Die vorliegende Arbeit untersucht die geostrategischen und lokalen Akteurs- und Interessenkonstellationen am Horn von Afrika von den 1960er Jahren bis zum Beginn der 1980er Jahre.
Der Fokus liegt dabei auf der Analyse der punktuellen Interessenkongruenzen der entscheidenden internen (Somalia und Äthiopien) und externen (USA und Sowjetunion) Akteure vor dem Hintergrund des Kalten Krieges und damit auf der Erklärung der effektiven Ereignisse durch die Verknüpfung lokaler Interessen der beiden regionalen Hegemonialmächte mit den geostrategischen Ziele der Supermächte.

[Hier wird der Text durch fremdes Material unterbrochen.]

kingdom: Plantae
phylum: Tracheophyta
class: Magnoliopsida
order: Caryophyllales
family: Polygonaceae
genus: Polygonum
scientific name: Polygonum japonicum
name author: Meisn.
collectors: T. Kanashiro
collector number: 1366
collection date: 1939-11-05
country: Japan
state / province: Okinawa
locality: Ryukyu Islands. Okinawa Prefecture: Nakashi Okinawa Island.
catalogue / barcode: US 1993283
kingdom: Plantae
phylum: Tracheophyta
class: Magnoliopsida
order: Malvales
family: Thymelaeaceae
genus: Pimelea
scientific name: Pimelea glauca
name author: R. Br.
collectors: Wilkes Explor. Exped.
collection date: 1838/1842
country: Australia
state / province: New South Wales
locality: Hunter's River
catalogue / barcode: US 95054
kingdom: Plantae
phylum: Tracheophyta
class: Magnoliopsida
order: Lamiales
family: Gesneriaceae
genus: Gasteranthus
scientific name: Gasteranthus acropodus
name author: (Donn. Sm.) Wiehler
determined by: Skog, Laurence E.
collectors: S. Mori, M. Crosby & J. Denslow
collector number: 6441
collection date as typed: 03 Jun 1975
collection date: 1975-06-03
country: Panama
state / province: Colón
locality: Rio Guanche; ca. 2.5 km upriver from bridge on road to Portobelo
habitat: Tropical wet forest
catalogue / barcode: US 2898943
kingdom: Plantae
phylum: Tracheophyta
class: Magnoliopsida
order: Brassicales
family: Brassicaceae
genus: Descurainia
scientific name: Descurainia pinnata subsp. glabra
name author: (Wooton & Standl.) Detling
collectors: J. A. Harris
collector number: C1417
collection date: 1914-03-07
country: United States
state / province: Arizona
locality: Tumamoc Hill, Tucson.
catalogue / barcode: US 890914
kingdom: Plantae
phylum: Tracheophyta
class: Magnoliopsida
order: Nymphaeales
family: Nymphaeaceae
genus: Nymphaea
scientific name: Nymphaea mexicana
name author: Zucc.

Zunächst erfolgt neben den historischen Grundlagen eine Beschreibung der Ausgangssituation und der bestehenden Partnerschaften bis zum Ende der 1960er / Beginn der 1970er Jahre, sowie der Gründe für die sich verändernden Konstellationen nach den Militärputschen 1969 (Somalia) und 1974 (Äthiopien). Zentral sind die Ereignisse 1977 / 78 mit der Machtübernahme Mengistus, dem Ogaden-Krieg zwischen Somalia und Äthiopien und dem damit verbundenen "Reversal of Alliances", dem "Wechsel" der lokalen "Counterparts" zwischen den Supermächten.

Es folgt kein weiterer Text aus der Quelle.